Patel is an irresistible target. While Pam Bondi infuriated the opposition by her attitude, Patel is more like Krisi Noem, drawing abuse on himself by obnoxious and questionable personal behavior. Noem flew around with her great good friend and advisor, while Patel was requisitioning government jets to go visit his GF.
Whether you can behave like that and keep your job may be secondary to the effect it has in drawing abuse from opposition commentators.
Still, the issue is not so much whether he is a drunkard but rather whether the Atlantic story was well-grounded, and it certainly appears to be, nor does the magazine intend to bend the knee and go down without a fight.
Whether he is habitually drunk or not, his lawsuit seems performatory and futile, perhaps aimed at protecting his job with a gesture to an audience of one. But he should hope to have it dismissed early, because the discovery process would do far more damage than the magazine article did.
And speaking of foolish performative actions, Wuerker notes the bizarre nature of tomorrow’s White House Concubines Association dinner, at which the guest of honor will be someone who has, as he notes, sued a number of media outlets, and has attacked the press from his first campaign. (Note: The NYTimes is a long-time no-show.)
Margaret Sullivan has an excellent take on the event, which she will not be attending, and it’s a point in her favor that she looked down on the schmoozefest well before this year’s compromised edition, in which there is no comedian because it might offend Dear Leader.
As if having Bari Weiss next to Pete Hegseth at the CBS table weren’t offensive enough.
Reporters have to get to know sources if they want to ever ask them questions they don’t want to answer. Certainly, in my reporting days, I went to a lot of events in which I schmoozed and mingled with sources.
Sometimes it genuinely was a reporting assignment, but more often it was a chance to casually hear gossip that could later be turned into a story.

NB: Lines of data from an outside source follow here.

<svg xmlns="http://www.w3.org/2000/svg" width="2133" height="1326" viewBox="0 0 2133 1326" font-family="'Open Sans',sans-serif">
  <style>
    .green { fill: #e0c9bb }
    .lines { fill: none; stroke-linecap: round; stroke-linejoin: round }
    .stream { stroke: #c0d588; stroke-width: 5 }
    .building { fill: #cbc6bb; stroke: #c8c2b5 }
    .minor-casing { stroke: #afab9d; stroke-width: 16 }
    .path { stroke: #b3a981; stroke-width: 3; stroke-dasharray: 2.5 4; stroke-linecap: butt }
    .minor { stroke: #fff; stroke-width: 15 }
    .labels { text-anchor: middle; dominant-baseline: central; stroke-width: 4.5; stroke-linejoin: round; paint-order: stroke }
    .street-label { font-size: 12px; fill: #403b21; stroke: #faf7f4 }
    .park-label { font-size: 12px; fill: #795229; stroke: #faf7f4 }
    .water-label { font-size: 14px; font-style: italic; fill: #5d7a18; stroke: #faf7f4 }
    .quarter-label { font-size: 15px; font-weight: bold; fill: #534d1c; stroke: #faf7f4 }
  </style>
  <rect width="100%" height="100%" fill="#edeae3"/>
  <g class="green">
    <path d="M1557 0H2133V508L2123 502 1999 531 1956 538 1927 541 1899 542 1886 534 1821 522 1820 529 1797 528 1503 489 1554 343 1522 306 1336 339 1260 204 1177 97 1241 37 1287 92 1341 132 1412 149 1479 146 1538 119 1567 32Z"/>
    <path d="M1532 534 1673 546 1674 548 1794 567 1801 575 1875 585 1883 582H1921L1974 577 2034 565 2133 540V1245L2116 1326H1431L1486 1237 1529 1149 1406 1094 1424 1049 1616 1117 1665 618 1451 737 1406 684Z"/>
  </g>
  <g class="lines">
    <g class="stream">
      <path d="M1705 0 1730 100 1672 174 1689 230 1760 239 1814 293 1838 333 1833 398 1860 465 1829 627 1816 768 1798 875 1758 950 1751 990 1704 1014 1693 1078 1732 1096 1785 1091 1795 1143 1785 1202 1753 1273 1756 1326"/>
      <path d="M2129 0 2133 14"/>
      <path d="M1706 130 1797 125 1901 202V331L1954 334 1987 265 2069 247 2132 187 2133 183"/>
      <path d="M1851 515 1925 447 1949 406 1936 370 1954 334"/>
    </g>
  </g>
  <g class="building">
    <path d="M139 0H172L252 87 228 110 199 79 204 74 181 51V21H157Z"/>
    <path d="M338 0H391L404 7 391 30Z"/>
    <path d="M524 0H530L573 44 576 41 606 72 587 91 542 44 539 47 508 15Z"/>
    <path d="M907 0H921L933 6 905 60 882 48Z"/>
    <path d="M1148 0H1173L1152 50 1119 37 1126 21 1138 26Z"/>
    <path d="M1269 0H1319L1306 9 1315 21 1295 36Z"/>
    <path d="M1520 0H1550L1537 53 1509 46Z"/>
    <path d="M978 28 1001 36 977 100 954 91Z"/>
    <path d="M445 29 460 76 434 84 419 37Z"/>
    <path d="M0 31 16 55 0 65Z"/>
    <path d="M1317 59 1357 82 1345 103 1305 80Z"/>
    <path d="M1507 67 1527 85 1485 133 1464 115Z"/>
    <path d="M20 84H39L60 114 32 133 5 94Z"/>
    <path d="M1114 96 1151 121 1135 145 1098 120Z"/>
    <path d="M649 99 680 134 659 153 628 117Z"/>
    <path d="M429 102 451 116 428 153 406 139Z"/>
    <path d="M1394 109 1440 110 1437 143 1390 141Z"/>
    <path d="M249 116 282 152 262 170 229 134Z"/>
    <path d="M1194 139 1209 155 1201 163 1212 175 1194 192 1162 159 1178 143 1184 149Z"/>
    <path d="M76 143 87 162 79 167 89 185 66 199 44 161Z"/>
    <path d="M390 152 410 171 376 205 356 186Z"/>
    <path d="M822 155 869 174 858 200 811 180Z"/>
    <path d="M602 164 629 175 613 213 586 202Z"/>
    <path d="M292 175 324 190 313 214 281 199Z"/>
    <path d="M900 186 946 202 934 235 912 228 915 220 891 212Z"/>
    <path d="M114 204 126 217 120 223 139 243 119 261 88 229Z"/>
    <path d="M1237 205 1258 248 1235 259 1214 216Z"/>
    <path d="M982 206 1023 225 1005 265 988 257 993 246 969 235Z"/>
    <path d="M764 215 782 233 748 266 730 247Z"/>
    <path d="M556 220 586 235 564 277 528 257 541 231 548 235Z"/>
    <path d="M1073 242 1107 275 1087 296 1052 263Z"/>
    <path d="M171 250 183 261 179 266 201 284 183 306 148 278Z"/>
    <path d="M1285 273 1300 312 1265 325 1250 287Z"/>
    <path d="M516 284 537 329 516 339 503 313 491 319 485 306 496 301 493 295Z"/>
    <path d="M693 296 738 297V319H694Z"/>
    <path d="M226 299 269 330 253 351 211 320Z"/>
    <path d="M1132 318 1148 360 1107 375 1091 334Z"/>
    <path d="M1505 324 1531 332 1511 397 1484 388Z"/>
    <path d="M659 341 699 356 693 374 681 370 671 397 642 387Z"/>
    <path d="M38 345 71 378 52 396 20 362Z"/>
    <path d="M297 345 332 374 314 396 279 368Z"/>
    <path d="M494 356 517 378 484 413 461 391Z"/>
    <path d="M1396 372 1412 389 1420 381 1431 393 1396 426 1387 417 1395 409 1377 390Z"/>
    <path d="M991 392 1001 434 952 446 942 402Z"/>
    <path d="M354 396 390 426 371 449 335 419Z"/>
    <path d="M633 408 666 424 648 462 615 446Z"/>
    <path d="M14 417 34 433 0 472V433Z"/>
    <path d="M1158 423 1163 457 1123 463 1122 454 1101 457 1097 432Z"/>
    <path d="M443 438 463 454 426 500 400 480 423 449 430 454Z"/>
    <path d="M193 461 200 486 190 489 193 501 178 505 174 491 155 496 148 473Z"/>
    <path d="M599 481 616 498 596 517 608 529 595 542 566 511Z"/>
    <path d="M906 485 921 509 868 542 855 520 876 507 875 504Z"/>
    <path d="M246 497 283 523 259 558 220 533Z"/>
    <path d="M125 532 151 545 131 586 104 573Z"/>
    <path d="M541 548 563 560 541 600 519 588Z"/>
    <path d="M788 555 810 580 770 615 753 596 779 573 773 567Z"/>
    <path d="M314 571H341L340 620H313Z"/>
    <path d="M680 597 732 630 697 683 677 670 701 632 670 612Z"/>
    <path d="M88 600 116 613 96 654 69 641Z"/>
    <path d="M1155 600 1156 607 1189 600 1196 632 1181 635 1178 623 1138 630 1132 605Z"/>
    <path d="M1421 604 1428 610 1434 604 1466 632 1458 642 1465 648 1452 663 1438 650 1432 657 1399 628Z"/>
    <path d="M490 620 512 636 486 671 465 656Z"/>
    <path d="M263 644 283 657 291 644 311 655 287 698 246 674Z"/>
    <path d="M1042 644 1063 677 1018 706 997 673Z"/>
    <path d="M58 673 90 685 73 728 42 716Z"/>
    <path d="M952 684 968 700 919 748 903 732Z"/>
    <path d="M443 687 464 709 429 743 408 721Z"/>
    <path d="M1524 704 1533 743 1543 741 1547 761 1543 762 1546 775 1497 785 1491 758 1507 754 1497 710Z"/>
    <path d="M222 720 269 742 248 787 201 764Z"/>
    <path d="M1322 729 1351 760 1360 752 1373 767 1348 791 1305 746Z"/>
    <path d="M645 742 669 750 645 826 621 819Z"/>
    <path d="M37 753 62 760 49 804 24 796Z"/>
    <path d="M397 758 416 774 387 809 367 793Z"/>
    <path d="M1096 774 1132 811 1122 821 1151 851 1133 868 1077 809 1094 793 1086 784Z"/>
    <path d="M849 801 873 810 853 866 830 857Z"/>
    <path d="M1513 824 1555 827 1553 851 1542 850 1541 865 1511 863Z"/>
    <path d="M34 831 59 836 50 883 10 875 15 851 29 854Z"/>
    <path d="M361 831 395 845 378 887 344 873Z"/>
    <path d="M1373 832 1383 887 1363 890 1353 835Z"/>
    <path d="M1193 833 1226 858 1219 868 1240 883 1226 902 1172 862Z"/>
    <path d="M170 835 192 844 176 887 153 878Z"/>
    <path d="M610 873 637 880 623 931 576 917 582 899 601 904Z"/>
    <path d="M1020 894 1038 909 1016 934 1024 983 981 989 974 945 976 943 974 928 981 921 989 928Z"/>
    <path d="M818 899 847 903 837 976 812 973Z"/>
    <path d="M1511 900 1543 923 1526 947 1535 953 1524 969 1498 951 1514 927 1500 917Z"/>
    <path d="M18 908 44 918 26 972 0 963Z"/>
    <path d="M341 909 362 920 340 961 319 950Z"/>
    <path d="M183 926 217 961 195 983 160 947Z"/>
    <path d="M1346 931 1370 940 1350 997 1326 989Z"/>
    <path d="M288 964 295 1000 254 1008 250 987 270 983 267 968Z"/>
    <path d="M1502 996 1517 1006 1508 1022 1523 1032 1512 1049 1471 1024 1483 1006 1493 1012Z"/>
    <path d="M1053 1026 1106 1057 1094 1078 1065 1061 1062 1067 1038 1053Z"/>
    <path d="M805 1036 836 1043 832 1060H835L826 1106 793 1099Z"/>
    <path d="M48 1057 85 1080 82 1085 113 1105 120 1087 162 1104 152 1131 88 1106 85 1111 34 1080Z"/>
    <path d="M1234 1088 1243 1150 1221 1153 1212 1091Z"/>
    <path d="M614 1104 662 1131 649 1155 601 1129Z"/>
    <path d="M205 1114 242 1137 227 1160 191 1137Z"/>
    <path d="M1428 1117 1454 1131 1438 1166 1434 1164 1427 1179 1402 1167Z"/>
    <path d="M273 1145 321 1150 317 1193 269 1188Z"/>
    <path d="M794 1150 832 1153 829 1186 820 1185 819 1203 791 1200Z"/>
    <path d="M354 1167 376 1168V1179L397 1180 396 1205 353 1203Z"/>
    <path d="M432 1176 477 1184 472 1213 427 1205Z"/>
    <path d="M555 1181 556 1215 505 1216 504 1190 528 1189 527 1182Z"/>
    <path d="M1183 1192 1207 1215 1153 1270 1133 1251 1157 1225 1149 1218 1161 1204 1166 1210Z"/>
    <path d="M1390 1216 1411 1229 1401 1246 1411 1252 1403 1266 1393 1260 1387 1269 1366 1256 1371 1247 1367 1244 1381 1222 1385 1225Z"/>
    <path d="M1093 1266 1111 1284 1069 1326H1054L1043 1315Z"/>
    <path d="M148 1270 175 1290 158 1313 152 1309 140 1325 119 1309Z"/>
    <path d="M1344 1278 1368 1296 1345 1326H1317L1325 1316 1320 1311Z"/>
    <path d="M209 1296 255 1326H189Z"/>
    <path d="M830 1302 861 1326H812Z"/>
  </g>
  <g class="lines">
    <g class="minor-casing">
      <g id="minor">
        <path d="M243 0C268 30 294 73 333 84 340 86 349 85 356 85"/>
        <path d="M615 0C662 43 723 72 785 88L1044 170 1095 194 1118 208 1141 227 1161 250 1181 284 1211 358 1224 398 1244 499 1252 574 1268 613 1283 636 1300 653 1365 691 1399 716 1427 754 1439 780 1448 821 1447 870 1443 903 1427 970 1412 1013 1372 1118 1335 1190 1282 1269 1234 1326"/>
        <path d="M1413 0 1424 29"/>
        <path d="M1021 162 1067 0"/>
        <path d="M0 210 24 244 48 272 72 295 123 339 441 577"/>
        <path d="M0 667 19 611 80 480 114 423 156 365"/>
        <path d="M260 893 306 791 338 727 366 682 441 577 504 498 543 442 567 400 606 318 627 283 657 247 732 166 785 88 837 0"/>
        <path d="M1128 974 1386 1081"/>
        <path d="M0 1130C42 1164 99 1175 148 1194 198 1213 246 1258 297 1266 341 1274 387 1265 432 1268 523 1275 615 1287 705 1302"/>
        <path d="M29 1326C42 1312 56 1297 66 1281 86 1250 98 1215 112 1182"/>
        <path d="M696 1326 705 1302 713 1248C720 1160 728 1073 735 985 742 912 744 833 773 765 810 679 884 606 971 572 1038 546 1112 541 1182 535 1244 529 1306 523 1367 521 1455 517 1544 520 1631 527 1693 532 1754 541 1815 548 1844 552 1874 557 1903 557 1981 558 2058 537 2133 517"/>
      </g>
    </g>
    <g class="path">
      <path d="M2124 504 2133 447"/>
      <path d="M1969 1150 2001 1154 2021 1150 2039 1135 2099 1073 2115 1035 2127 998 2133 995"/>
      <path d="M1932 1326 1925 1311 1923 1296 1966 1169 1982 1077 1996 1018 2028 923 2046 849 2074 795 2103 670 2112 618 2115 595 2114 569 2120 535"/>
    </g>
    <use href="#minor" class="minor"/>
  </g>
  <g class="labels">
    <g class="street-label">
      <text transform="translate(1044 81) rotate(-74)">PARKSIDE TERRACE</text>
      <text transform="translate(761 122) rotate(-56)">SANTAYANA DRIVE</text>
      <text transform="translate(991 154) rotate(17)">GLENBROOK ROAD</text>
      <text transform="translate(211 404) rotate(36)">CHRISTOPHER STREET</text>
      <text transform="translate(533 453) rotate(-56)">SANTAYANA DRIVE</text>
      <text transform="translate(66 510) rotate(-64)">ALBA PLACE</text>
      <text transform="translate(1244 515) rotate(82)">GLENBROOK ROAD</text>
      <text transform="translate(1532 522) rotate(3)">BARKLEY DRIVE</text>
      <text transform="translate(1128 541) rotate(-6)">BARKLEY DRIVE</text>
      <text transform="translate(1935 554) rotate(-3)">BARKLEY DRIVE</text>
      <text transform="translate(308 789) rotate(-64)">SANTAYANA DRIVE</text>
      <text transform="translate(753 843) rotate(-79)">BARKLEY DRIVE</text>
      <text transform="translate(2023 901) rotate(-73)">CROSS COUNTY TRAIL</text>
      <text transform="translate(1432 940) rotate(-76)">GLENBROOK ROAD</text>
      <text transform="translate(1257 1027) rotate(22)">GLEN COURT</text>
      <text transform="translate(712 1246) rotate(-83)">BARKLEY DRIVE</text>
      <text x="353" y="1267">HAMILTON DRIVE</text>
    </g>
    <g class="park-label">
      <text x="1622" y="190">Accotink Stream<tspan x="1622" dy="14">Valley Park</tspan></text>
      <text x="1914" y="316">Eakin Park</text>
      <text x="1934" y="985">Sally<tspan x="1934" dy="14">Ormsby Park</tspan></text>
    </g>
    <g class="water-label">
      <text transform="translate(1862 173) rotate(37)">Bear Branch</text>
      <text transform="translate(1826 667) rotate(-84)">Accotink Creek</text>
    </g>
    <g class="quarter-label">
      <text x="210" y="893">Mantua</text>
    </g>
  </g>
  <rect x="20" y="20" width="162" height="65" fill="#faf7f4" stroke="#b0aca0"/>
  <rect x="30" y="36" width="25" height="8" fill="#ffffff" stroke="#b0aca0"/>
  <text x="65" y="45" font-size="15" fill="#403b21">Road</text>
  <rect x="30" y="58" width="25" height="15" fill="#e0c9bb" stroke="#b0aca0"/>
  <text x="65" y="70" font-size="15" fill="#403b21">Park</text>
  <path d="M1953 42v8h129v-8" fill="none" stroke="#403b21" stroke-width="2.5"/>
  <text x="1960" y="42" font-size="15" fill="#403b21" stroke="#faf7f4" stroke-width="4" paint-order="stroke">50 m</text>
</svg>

People at the Chamber’s Friday wine gatherings knew I was a reporter and that nothing was ever off the record, but we all understood how the game was played, and if I wanted to do a story, I’d let them know I planned to contact them later, by which point I’d already know a fair amount.
Incidentally, going to Chamber and Realtor gatherings didn’t provide as many tips as I got from the muddy-boot guys at the Home Builders Association dinners, who knew who had a shovel in the ground and who was just blowing hot air.
And there’s nothing but hot air at the WHCA dinner. It’s not only ethically dubious to attend, and, in this year’s case, moreso, but it’s an event that publicizes the too-cozy relations that spring up in the Beltway greenhouse while real news is happening, and being gathered, out in the real world.